P.S. I would also like to note that the integral $$ I(\nu,c) = \int_0^\infty J_\nu(x)^2 J_\nu(c x)\,dx $$ and its general form $$ \int_0^\infty x^{\rho-1}J_\nu(a x) J_\mu(b x) J_\lambda(c x)\,dx $$ appear in Gradshteyn and Ryzhik, and you can find a paper "Some infinite integrals involving bessel functions, I and II" by W. N. Bailey, which evaluates this integral in terms of Appell functions, but only in the case $c>2$ ($|c|>|a|+|b|$), which is where the $F_4$ Appell function converges. DLMF 16.16.6 actually gives a way to write this integral as $$ \frac{\Gamma(\frac{1+3\nu}{2})c^{-1-2\nu}}{\Gamma(1+\nu)^2\Gamma(\frac{1-\nu}{2})} \,\,\,{}_2F_1\left( \frac{1+\nu}{2}, \frac{1+3\nu}{2}; 1+\nu; x \right)^2, \qquad x = \frac{1-\sqrt{1-4/c^2}}{2}, $$ but the issue is that this is only correct for $c>2$, and the rhs is complex for $c<2$. Appell function would only be defined by analytic continuation in this case anyway, and I didn't find anything useful about non-principal branches of Appell or hypergeometric functions.

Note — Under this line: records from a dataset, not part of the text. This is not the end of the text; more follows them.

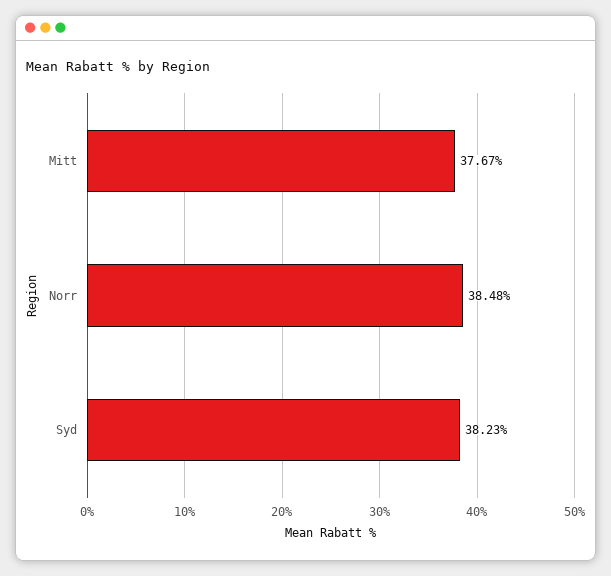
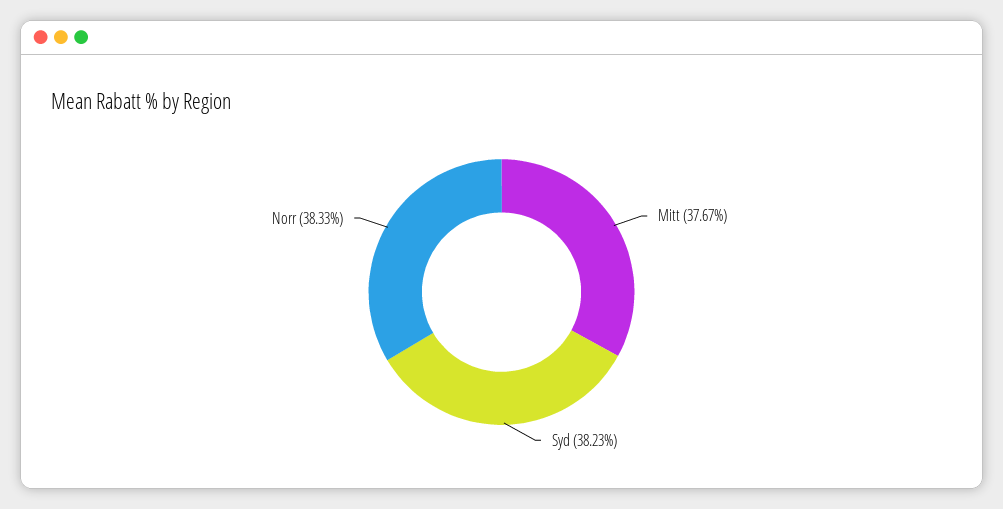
Norr: 38.48 -> 38.33

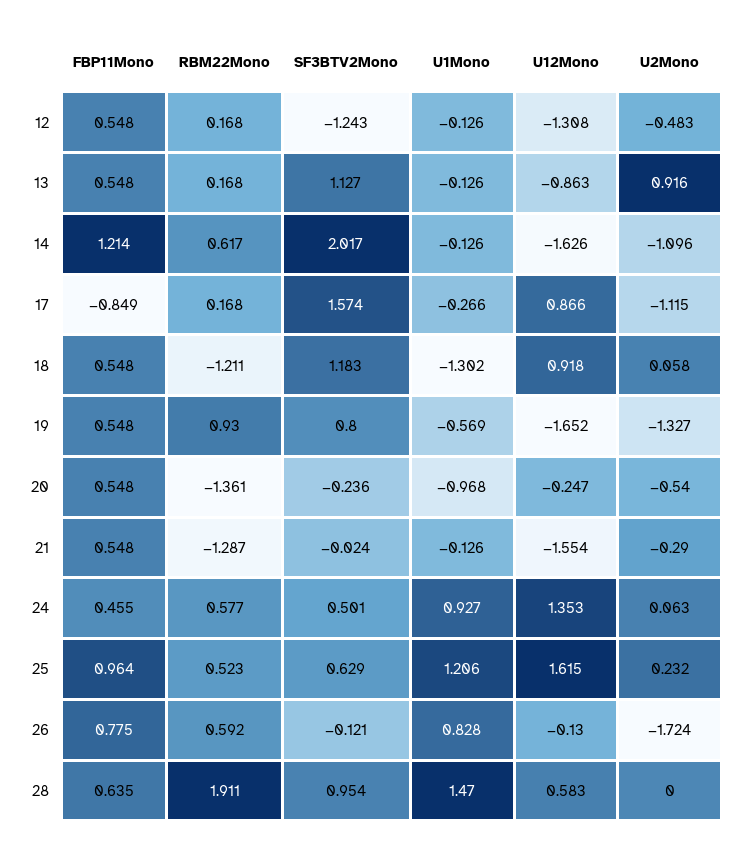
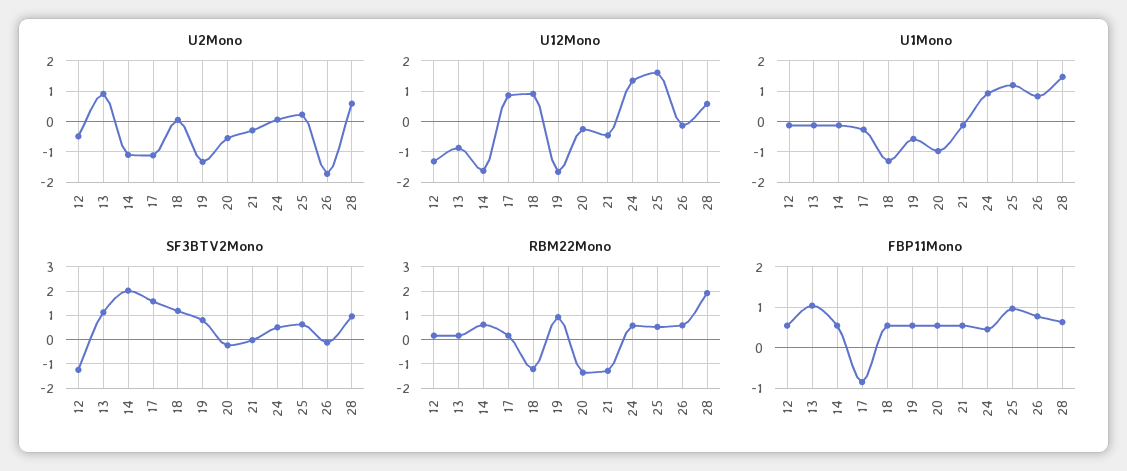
FBP11Mono, 13: 0.548 -> 1
FBP11Mono, 14: 1.214 -> 0.6
U12Mono, 21: -1.554 -> -0.4
U2Mono, 28: 0 -> 0.6

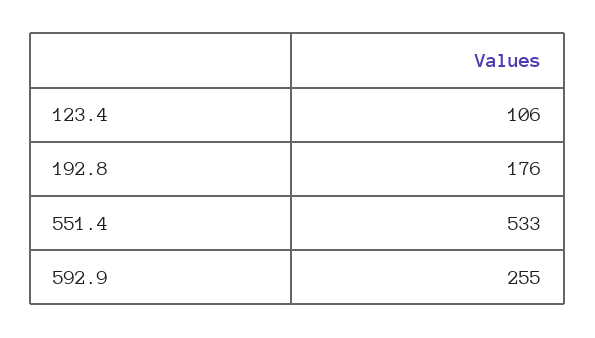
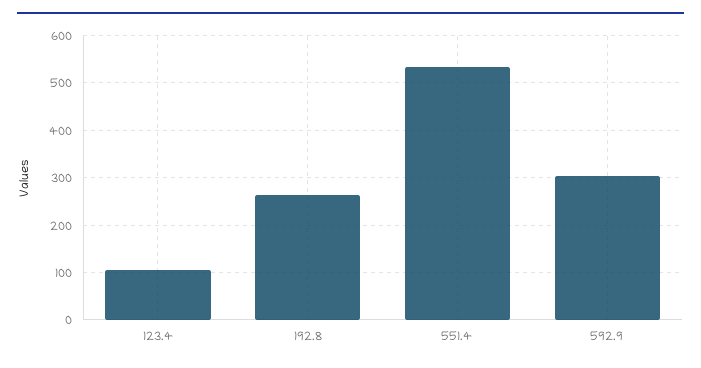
192.8: 176 -> 260
592.9: 255 -> 300

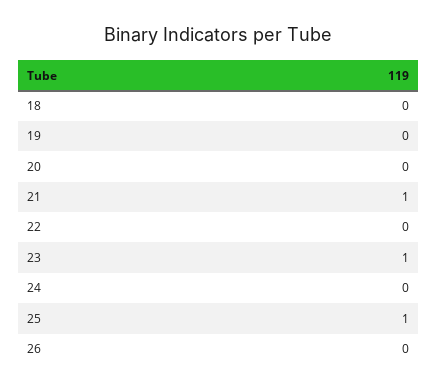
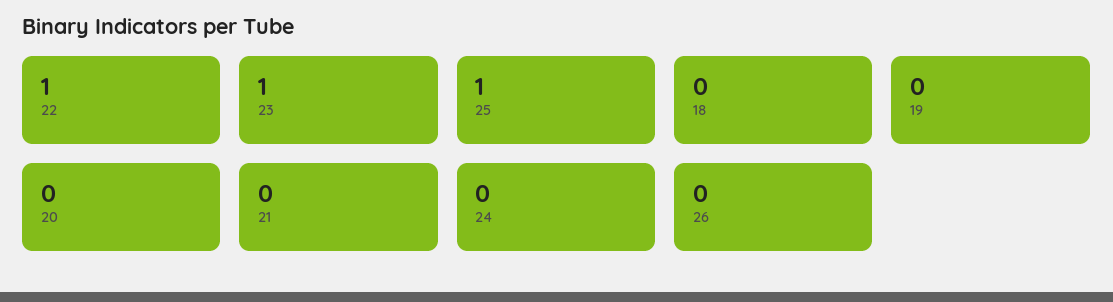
21: 1 -> 0
22: 0 -> 1

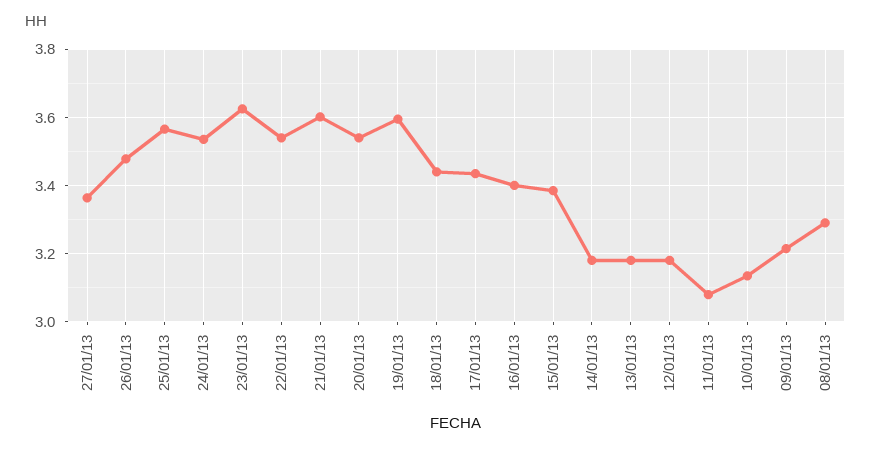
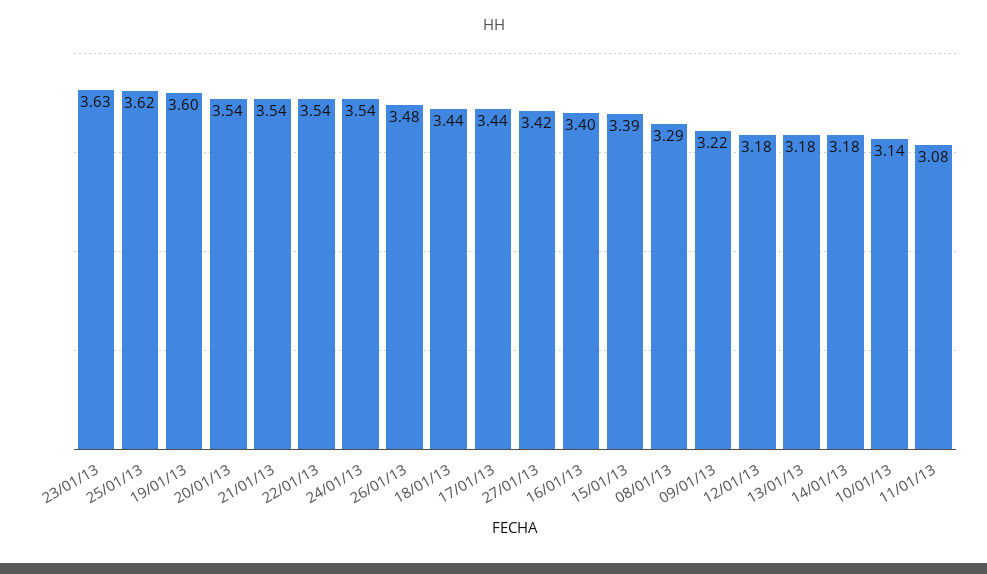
27/01/13: 3.36 -> 3.42
25/01/13: 3.56 -> 3.62
21/01/13: 3.6 -> 3.54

For $c>2$, Mathematica also gives the following: $$ I(\nu,c) = \frac{\Gamma(\frac{1+3\nu}{2})c^{-1-2\nu}}{\Gamma(\frac{1-\nu}{2})\Gamma(1+\nu)^2} \,\,\,{}_3F_2\left( \frac{1+\nu}{2}, \frac{1}{2}+\nu, \frac{1+3\nu}{2}; 1+\nu, 1+2\nu; \frac{4}{c^2} \right), $$ but this is incorrect when $c<2$.

See section 6 in http://arxiv.org/abs/1007.0667 for that type of triple-product integrals.